Return a copy of every line in the data below that contains "wherever".

**** SUPPLIED DATA

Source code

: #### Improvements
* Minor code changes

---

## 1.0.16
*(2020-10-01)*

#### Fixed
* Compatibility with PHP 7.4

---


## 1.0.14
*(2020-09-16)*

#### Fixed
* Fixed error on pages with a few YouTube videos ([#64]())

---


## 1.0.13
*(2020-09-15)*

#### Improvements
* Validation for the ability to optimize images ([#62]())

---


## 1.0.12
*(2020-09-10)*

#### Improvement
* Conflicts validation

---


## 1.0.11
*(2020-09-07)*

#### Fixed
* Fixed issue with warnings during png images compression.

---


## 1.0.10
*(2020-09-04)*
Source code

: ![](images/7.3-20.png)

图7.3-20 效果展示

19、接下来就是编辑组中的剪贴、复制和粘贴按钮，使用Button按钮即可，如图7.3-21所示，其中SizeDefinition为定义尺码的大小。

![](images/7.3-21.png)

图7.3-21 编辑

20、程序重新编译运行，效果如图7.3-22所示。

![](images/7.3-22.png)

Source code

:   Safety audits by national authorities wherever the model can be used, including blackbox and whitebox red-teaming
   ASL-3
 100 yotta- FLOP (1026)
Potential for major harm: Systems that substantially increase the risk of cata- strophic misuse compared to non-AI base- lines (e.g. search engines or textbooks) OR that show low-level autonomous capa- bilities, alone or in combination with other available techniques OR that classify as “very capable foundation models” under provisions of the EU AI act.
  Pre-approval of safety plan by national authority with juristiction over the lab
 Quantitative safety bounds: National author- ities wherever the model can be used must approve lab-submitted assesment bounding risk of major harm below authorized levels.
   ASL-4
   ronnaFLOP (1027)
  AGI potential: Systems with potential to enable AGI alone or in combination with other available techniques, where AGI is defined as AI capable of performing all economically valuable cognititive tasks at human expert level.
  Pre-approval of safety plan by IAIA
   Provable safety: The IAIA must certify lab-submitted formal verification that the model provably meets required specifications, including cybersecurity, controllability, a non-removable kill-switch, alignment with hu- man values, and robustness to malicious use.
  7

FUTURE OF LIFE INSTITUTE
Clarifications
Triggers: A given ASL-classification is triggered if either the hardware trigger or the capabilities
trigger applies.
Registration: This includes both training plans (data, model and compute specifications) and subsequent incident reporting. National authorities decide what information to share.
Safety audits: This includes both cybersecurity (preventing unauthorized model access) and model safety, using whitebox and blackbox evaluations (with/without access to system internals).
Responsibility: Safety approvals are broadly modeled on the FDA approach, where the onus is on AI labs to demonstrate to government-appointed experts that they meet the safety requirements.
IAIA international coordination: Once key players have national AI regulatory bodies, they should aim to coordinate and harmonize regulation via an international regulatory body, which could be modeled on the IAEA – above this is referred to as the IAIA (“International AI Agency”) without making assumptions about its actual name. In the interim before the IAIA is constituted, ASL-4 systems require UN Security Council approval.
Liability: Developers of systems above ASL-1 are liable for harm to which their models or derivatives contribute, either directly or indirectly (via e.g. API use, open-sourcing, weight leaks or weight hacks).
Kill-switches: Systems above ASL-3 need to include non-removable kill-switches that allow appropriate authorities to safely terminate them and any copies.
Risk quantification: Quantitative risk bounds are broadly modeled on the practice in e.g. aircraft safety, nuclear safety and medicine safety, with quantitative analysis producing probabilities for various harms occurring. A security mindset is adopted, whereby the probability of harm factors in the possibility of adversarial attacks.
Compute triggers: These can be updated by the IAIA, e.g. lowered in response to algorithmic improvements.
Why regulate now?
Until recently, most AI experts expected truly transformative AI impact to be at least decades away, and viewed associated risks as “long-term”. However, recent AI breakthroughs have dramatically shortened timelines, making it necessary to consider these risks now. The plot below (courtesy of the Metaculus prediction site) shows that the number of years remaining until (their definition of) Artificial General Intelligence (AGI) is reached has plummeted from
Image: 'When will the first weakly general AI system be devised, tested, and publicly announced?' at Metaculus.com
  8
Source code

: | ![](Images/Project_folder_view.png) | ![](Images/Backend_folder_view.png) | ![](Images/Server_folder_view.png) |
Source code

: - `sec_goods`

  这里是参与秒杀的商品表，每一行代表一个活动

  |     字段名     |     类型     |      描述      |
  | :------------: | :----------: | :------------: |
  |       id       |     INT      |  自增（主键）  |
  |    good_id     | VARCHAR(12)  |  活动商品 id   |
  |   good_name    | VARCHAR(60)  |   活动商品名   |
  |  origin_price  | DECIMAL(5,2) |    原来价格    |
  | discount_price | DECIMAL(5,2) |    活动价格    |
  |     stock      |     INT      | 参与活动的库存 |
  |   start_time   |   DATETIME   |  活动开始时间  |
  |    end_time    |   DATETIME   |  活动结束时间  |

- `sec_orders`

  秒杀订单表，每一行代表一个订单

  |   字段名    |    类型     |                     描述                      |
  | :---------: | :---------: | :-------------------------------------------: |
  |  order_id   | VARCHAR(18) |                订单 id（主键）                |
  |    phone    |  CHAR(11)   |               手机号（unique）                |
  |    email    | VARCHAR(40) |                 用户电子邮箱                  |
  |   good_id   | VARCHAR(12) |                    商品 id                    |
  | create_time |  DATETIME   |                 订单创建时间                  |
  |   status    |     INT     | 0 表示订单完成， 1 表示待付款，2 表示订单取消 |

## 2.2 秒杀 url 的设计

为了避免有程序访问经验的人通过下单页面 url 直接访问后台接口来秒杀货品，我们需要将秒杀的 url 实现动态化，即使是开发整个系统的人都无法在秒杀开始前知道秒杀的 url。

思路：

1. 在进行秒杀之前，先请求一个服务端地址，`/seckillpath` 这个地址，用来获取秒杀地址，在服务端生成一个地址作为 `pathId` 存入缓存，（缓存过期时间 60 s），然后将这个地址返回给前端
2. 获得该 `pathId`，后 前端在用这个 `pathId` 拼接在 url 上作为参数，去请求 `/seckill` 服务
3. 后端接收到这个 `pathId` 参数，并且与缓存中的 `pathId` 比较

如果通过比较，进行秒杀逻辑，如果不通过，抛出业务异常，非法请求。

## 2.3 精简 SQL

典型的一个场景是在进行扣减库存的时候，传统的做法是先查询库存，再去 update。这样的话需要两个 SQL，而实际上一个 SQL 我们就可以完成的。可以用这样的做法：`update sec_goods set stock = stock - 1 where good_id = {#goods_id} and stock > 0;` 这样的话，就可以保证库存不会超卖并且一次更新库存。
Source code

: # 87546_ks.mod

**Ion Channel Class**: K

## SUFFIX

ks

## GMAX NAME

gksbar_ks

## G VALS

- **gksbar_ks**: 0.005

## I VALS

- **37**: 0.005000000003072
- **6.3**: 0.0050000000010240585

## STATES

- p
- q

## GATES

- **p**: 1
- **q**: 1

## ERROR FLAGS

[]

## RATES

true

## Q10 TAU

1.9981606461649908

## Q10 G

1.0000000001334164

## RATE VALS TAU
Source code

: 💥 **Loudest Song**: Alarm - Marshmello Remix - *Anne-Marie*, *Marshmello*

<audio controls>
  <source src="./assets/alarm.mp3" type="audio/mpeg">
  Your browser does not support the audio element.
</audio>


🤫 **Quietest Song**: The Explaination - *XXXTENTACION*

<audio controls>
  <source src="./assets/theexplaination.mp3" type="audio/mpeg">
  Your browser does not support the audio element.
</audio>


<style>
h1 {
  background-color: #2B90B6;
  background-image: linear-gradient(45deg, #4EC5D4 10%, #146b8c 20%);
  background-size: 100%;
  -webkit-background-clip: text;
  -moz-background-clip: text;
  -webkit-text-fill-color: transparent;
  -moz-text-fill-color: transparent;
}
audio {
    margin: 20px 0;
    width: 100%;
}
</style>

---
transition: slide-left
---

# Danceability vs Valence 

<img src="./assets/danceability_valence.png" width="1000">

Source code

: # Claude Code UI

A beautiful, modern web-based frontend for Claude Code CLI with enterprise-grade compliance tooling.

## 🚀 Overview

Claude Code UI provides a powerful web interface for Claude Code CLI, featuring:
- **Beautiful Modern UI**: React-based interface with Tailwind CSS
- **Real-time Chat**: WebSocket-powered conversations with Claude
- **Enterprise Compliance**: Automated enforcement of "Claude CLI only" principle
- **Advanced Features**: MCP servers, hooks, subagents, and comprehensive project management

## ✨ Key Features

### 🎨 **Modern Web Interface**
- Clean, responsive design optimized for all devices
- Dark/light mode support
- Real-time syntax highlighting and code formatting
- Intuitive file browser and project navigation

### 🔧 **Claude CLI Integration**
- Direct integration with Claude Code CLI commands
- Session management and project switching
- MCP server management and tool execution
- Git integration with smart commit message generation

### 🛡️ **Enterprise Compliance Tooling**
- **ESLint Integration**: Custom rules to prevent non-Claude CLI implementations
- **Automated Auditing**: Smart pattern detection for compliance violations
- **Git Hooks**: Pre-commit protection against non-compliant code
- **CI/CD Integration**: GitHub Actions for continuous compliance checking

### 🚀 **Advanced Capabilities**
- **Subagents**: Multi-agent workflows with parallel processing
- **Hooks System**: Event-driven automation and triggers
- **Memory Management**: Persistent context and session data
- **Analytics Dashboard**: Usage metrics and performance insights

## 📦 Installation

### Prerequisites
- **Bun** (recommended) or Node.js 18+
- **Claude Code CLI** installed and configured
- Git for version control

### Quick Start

********

§ **TASK OUTPUT**:
:   Safety audits by national authorities wherever the model can be used, including blackbox and whitebox red-teaming
 Quantitative safety bounds: National author- ities wherever the model can be used must approve lab-submitted assesment bounding risk of major harm below authorized levels.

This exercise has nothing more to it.